Dataset entries:
****************
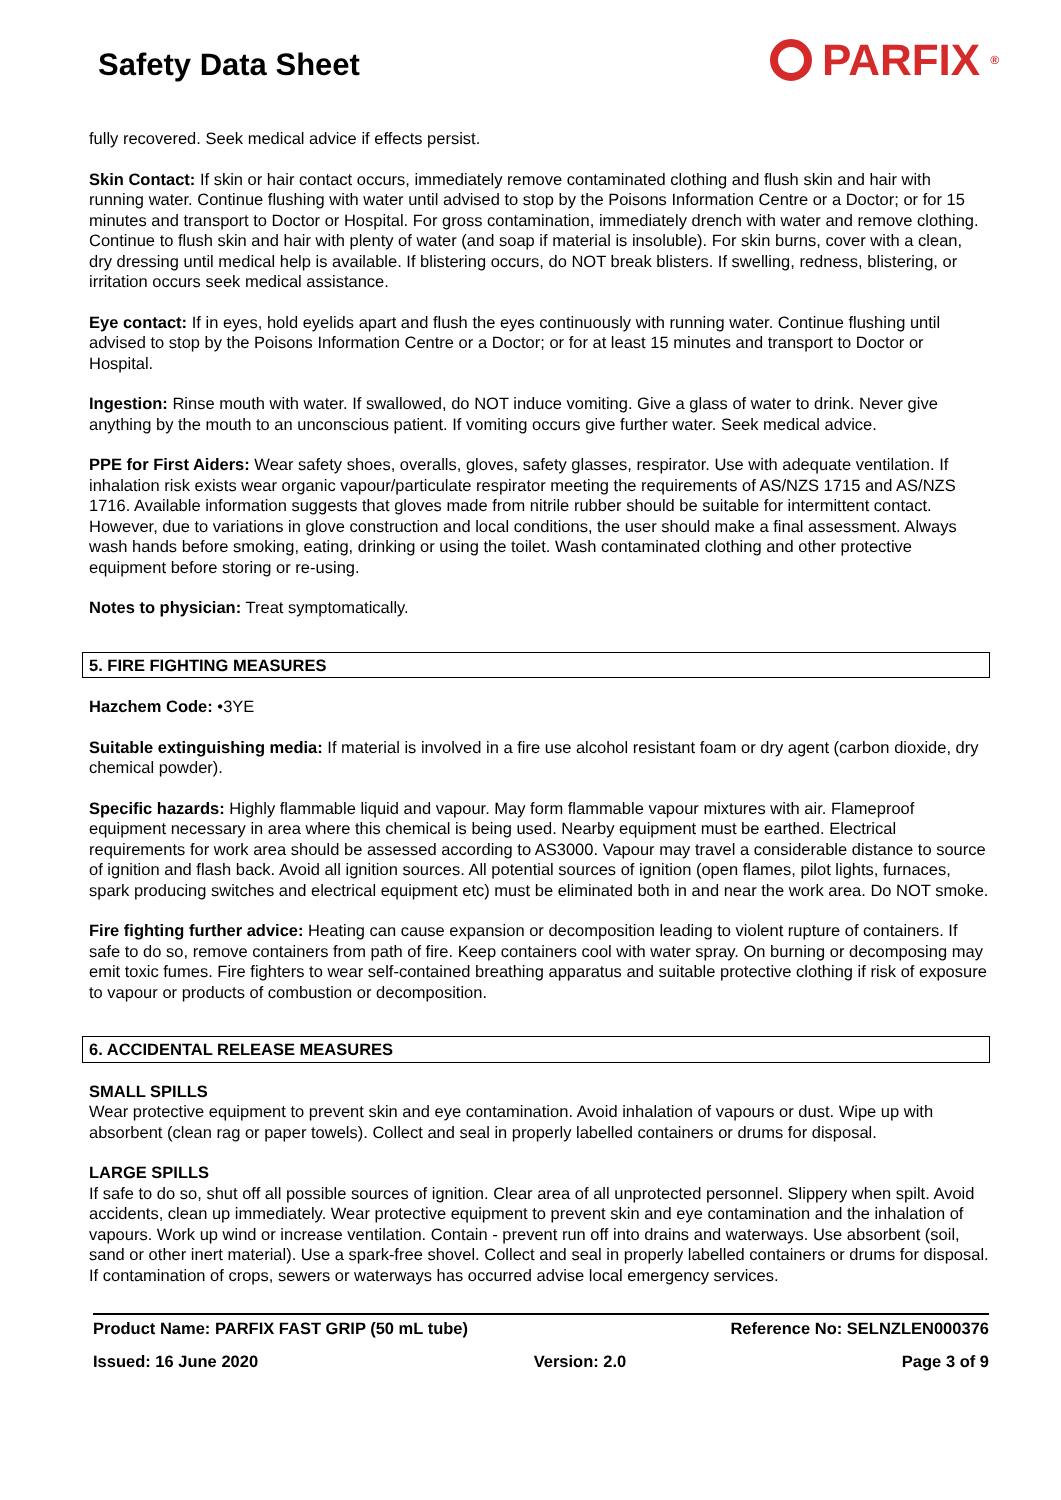Safety Data Sheet
PARFIX<sup>®</sup>
fully recovered. Seek medical advice if effects persist.
Skin Contact: If skin or hair contact occurs, immediately remove contaminated clothing and flush skin and hair with running water. Continue flushing with water until advised to stop by the Poisons Information Centre or a Doctor; or for 15 minutes and transport to Doctor or Hospital. For gross contamination, immediately drench with water and remove clothing. Continue to flush skin and hair with plenty of water (and soap if material is insoluble). For skin burns, cover with a clean, dry dressing until medical help is available. If blistering occurs, do NOT break blisters. If swelling, redness, blistering, or irritation occurs seek medical assistance.
Eye contact: If in eyes, hold eyelids apart and flush the eyes continuously with running water. Continue flushing until advised to stop by the Poisons Information Centre or a Doctor; or for at least 15 minutes and transport to Doctor or Hospital.
Ingestion: Rinse mouth with water. If swallowed, do NOT induce vomiting. Give a glass of water to drink. Never give anything by the mouth to an unconscious patient. If vomiting occurs give further water. Seek medical advice.
PPE for First Aiders: Wear safety shoes, overalls, gloves, safety glasses, respirator. Use with adequate ventilation. If inhalation risk exists wear organic vapour/particulate respirator meeting the requirements of AS/NZS 1715 and AS/NZS 1716. Available information suggests that gloves made from nitrile rubber should be suitable for intermittent contact. However, due to variations in glove construction and local conditions, the user should make a final assessment. Always wash hands before smoking, eating, drinking or using the toilet. Wash contaminated clothing and other protective equipment before storing or re-using.
Notes to physician: Treat symptomatically.
5. FIRE FIGHTING MEASURES
Hazchem Code: •3YE
Suitable extinguishing media: If material is involved in a fire use alcohol resistant foam or dry agent (carbon dioxide, dry chemical powder).
Specific hazards: Highly flammable liquid and vapour. May form flammable vapour mixtures with air. Flameproof equipment necessary in area where this chemical is being used. Nearby equipment must be earthed. Electrical requirements for work area should be assessed according to AS3000. Vapour may travel a considerable distance to source of ignition and flash back. Avoid all ignition sources. All potential sources of ignition (open flames, pilot lights, furnaces, spark producing switches and electrical equipment etc) must be eliminated both in and near the work area. Do NOT smoke.
Fire fighting further advice: Heating can cause expansion or decomposition leading to violent rupture of containers. If safe to do so, remove containers from path of fire. Keep containers cool with water spray. On burning or decomposing may emit toxic fumes. Fire fighters to wear self-contained breathing apparatus and suitable protective clothing if risk of exposure to vapour or products of combustion or decomposition.
6. ACCIDENTAL RELEASE MEASURES
SMALL SPILLS
Wear protective equipment to prevent skin and eye contamination. Avoid inhalation of vapours or dust. Wipe up with absorbent (clean rag or paper towels). Collect and seal in properly labelled containers or drums for disposal.
LARGE SPILLS
If safe to do so, shut off all possible sources of ignition. Clear area of all unprotected personnel. Slippery when spilt. Avoid accidents, clean up immediately. Wear protective equipment to prevent skin and eye contamination and the inhalation of vapours. Work up wind or increase ventilation. Contain - prevent run off into drains and waterways. Use absorbent (soil, sand or other inert material). Use a spark-free shovel. Collect and seal in properly labelled containers or drums for disposal. If contamination of crops, sewers or waterways has occurred advise local emergency services.
Product Name: PARFIX FAST GRIP (50 mL tube) Reference No: SELNZLEN000376
Issued: 16 June 2020 Version: 2.0 Page 3 of 9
****************
The answer must be every line of the records that holds the string "PARFIX".

PARFIX<sup>®</sup>
Product Name: PARFIX FAST GRIP (50 mL tube) Reference No: SELNZLEN000376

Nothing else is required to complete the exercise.